China's Housing Bubble?


Earlier this week, a quick, two sentences from The Economist jumped out at me as the most important part of a long article on the Chinese economy.  China “struck a hawkish note on the eve of the [Politburo] conference, promising to remain ‘unswerving’ in its campaign against property-market speculation.  That sent Shanghai’s stock market index down to its lowest level since March 2009, with property developers suffering especially.”  Next to this magazine column, I scribbled a note to myself to ask a friend in real estate whose firm is looking to develop land in China about what sounded like the popping of a bubble.  This could spell trouble for new city development in the region, especially since Chinese officials are starting to worry about clear signs of excessive speculation.

Rising home prices in China cause need to worry.
Yesterday, Paul Krugman, voiced similar worries about the Chinese real estate bubble. “Real estate investment has roughly doubled as a share of G.D.P. since 2000, accounting directly for more than half of the overall rise in [China’s] investment…which has soared to almost half of G.D.P.” He continued, “As credit boomed, much of it came not from banks but from an unsupervised, unprotected shadow banking system…In China as in America a few years ago, the financial system may be much more vulnerable than data on conventional banking reveal.”

It is wrong to conclude that China does not need more housing – it clearly needs to provide modern living amenities for its urbanizing population – but bubbles are less about housing demand than about credit crunches.  Often times, overly cheap access to credit and rapidly rising real estate prices lead to imbalances in housing supply and demand.  Instead of treating housing as a home for living, it becomes a tradable commodity.  In the US, for example, the recent housing crash did not occur in reaction to a sudden drop in demand for homes for people to live; the population keeps growing.  However, among other causes, inconsistencies in financial markets led to housing prices (as a commodity) dropping below the value of mortgages, leading to people accepting foreclosure when real estate market prices fell below existing mortgage balances.

As both The Economist and Dr.

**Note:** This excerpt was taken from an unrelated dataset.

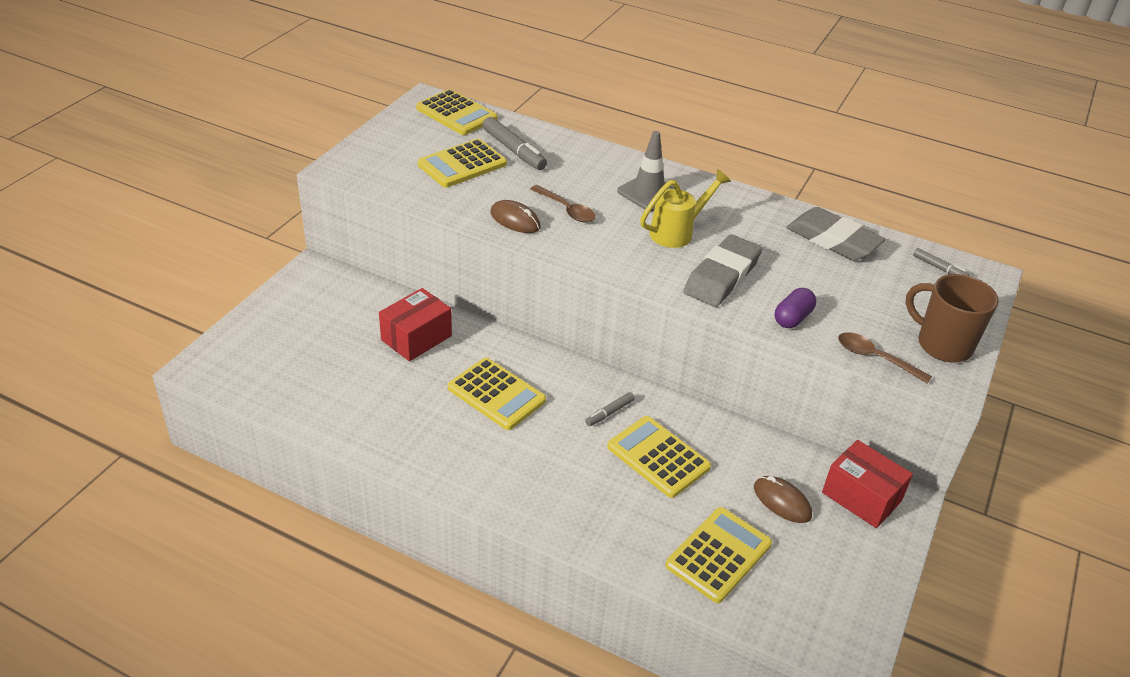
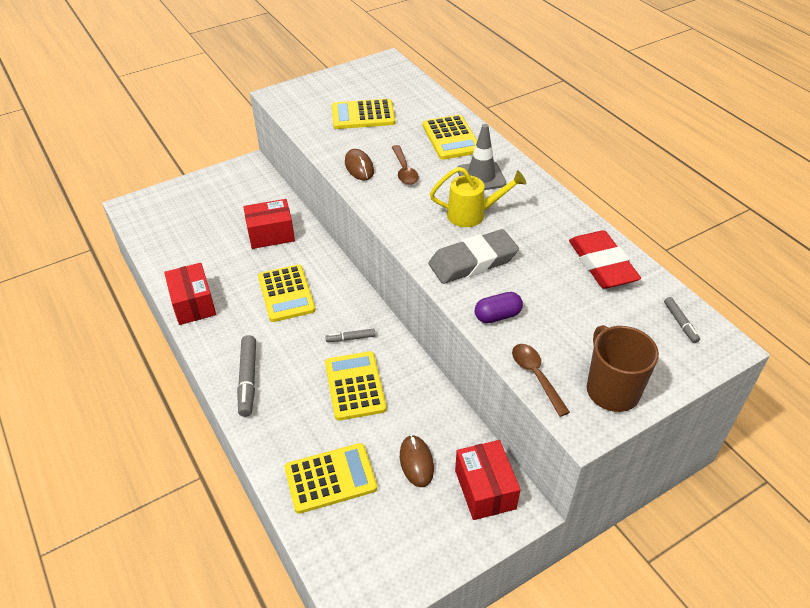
camera: 35 degrees right, 5 degrees up
(398, 447) = (193, 304): none -> red box
(456, 113) = (396, 76): yellow calculator -> yellow calculator (451, 138)
(514, 150) = (410, 115): grey marker -> grey marker (248, 379)
(833, 240) = (602, 264): grey eraser -> red eraser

Krugman noted, reliable data from the Chinese are closely guarded secrets, the truth about real estate markets remains murky.  Investors, instead of relying on market indicators, should pay attention to the government’s attack on speculation and its signaling pre-emptive acknowledgement of boom-bust market cycles (which in China may already be too far underway to steer against the current).  Over-exuberance should always be reason to question the status-quo.  Chinese government action should be as well.